Changelog

Version 2.1.1 (2022-10-27)

BREAKING(pipeline): rewrite speaker diarization pipeline
feat(pipeline): add option to optimize for DER variant
feat(clustering): add support for NeMo speaker embedding
feat(clustering): add FINCH clustering
feat(clustering): add min_cluster_size hparams to AgglomerativeClustering
feat(hub): add support for private/gated models
setup(hub): switch to latest hugginface_hub API
fix(pipeline): fix support for missing reference in Resegmentation pipeline
fix(clustering) fix corner case where HMM.fit finds too little states

Version 2.0.1 (2022-07-20)

BREAKING: complete rewrite
feat: much better performance
feat: Python-first API
feat: pretrained pipelines (and models) on Huggingface model hub
feat: multi-GPU training with pytorch-lightning
feat: data augmentation with torch-audiomentations
feat: Prodigy recipe for model-assisted audio annotation

Version 1.1.2 (2021-01-28)

fix: make sure master branch is used to load pretrained models (#599)

Version 1.1 (2020-11-08)

last release before complete rewriting

Version 1.0.1 (2018--07-19)

fix: fix regression in Precomputed.call (#110, #105)

Version 1.0 (2018-07-03)

chore: switch from keras to pytorch (with tensorboard support)
improve: faster & better traning (AutoLR, advanced learning rate schedulers, improved batch generators)
feat: add tunable speaker diarization pipeline (with its own tutorial)
chore: drop support for Python 2 (use Python 3.6 or later)

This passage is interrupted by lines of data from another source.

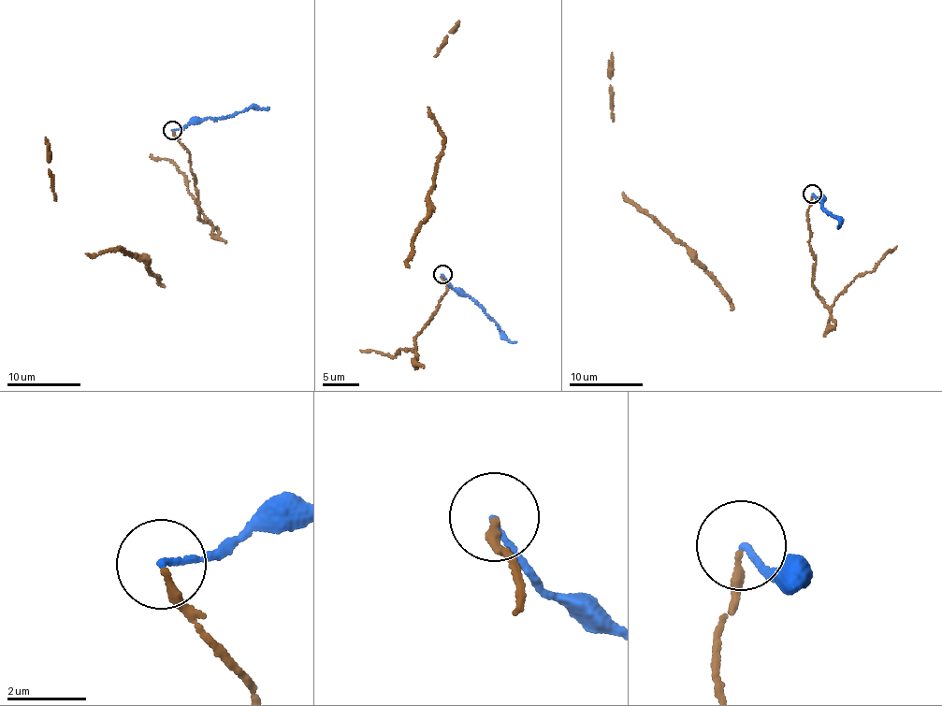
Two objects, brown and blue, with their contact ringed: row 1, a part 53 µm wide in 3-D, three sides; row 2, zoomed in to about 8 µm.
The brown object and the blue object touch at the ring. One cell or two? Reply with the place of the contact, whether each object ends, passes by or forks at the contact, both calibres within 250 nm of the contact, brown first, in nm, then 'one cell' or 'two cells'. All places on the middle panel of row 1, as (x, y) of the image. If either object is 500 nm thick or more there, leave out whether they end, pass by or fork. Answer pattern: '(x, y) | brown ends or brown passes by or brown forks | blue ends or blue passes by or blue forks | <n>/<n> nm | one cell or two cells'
(442, 274) | brown ends | blue ends | 220/140 nm | two cells

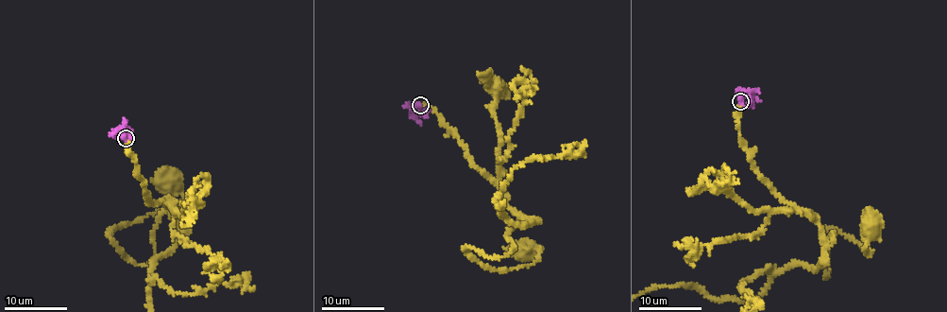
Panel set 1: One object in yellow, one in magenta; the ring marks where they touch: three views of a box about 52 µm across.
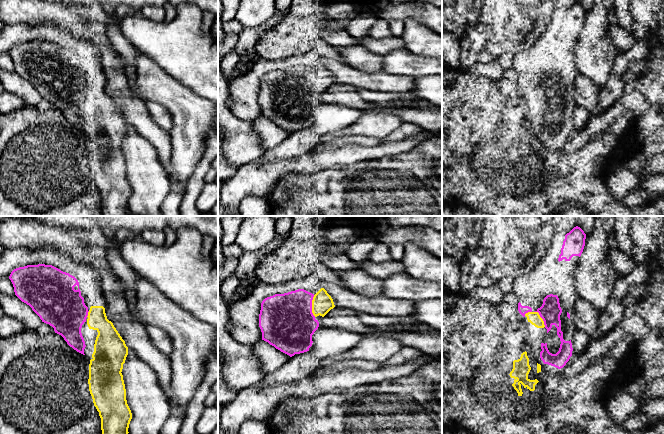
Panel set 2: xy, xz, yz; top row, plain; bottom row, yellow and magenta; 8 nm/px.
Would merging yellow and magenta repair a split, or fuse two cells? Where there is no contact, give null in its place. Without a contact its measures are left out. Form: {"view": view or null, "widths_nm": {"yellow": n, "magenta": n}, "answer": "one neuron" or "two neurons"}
{"view": "xz", "widths_nm": {"yellow": 170, "magenta": 440}, "answer": "one neuron"}

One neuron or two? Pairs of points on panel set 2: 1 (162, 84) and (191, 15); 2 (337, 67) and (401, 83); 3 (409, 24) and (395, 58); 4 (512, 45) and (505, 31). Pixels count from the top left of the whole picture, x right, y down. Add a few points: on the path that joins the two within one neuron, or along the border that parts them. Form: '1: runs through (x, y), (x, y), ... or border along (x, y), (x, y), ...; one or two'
1: border along (149, 58), (186, 87); two
2: runs through (353, 77), (363, 81), (385, 82); one
3: border along (405, 49), (414, 54), (427, 57); two
4: runs through (512, 42), (505, 34); one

Version 0.3.1 (2017-07-06)

feat: add python 3 support
chore: rewrite neural speaker embedding using autograd
feat: add new embedding architectures
feat: add new embedding losses
chore: switch to Keras 2
doc: add tutorial for (MFCC) feature extraction
doc: add tutorial for (LSTM-based) speech activity detection
doc: add tutorial for (LSTM-based) speaker change detection
doc: add tutorial for (TristouNet) neural speaker embedding

Version 0.2.1 (2017-03-28)

feat: add LSTM-based speech activity detection
feat: add LSTM-based speaker change detection
improve: refactor LSTM-based speaker embedding
feat: add librosa basic support
feat: add SMORMS3 optimizer

Version 0.1.4 (2016-09-26)

feat: add 'covariance_type' option to BIC segmentation

Version 0.1.3 (2016-09-23)

chore: rename sequence generator in preparation of the release of TristouNet reproducible research package.

Version 0.1.2 (2016-09-22)

first public version